Securities fraud, also known as stock fraud and investment fraud, is a practice that induces investors to make purchase or sale decisions on the basis of false information, frequently resulting in losses, in violation of the securities laws.
Generally speaking, securities fraud consists of deceptive practices in the stock and commodity markets, and occurs when investors are enticed to part with their money based on untrue statements.
Securities fraud includes outright theft from investors and mis-statements on a public company's financial reports.
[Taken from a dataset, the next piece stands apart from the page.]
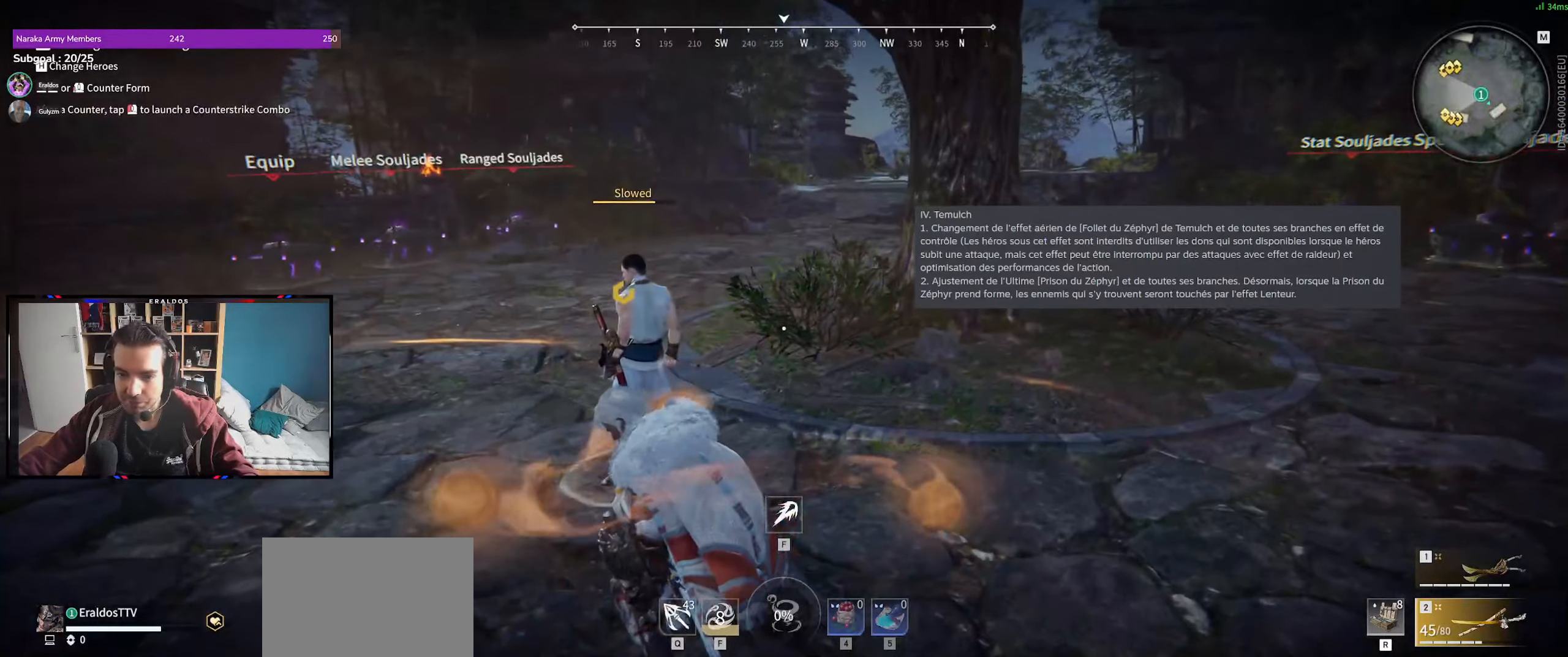
{"keys": ["d", "z"], "mouse": [], "events": [[250, "space", "down"], [334, "d", "down"], [384, "space", "up"], [384, "z", "down"]]}
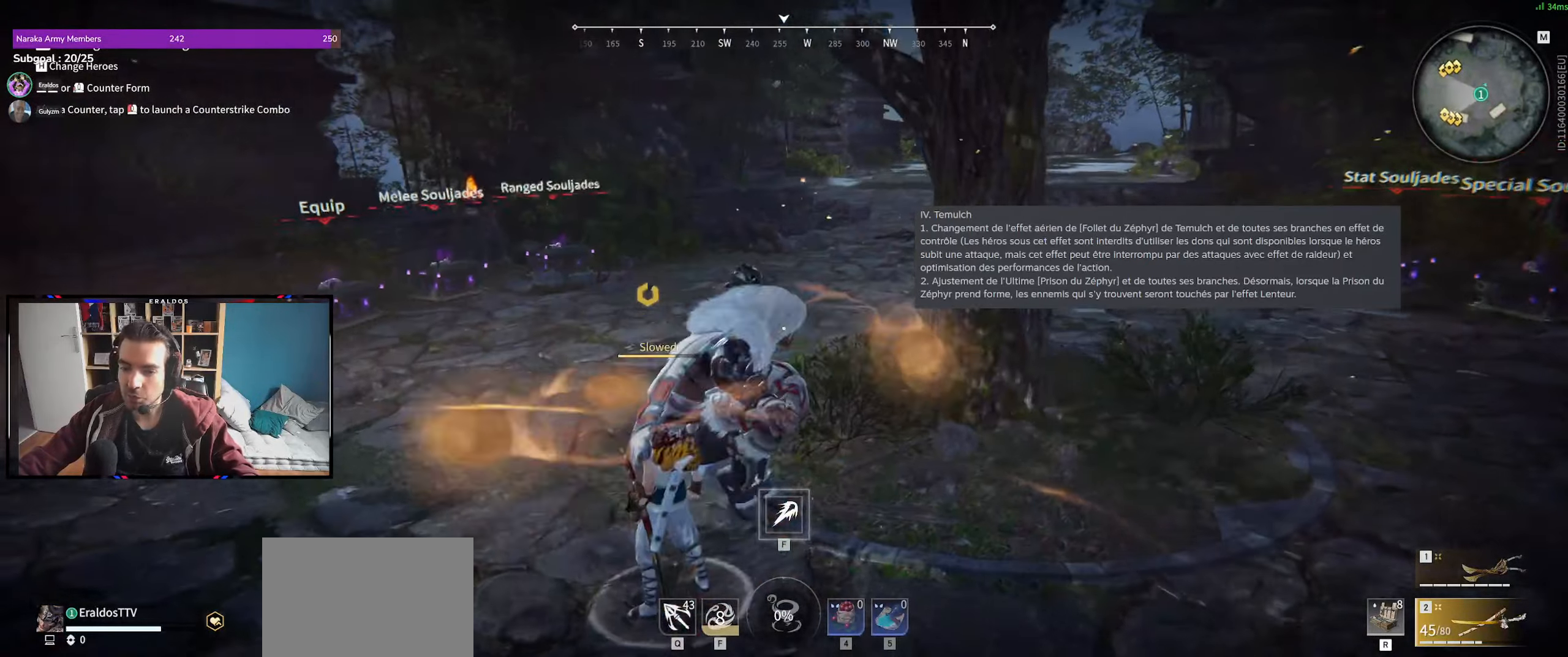
{"keys": ["d", "z"], "mouse": [], "events": []}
The term also encompasses a wide range of other actions, including insider trading, front running and other illegal acts on the trading floor of a stock or commodity exchange.
According to the FBI, securities fraud includes false information on a company's financial statement and Securities and Exchange Commission (SEC) filings; lying to corporate auditors; insider trading; stock manipulation schemes, and embezzlement by stockbrokers.
The Securities and Exchange Commission (SEC) determine the requirements for securities fraud. SEC outlines these requirements under Section 10b-5 (Rule 10b-5) of the Securities Act of 1934. To commit securities fraud, all elements of Rule 10b-5 must be satisfied.
Securities fraud under Rule 10b-5 prohibits using "any manipulative or deceptive device or contrivance" in connection with the purchase or sale of any security. Under this rule, one cannot deliberately try to deceive another when selling or purchasing securities.
Fraud Under Rule 10b-5
There are two ways to commit fraud under 10b-5:
• (1) Make an untrue statement (a lie);
• (2) Fail to state a material fact necessary in order to make the statement made, in light of the circumstances under which they were made, not misleading (a half-truth, or not telling the whole story).
In order to commit securities fraud, the lie or half-truth must have been made in connection with the purchase or sale of securities. In other words, the lie or half-truth was made to induce someone to buy or sell securities. If someone is selling securities and he lied about his preference of sports teams, that is not securities fraud because it is immaterial to the purchase and sale of securities.
State of Mind
The person who lied or told a half-truth in connection with the purchase or sale of securities must have intended to defraud.
Causation and Loss
Lastly, the lie or half-truth must have caused the transaction (caused the victim to buy or sell stocks), and the victim must have suffered a loss as a result of this transaction.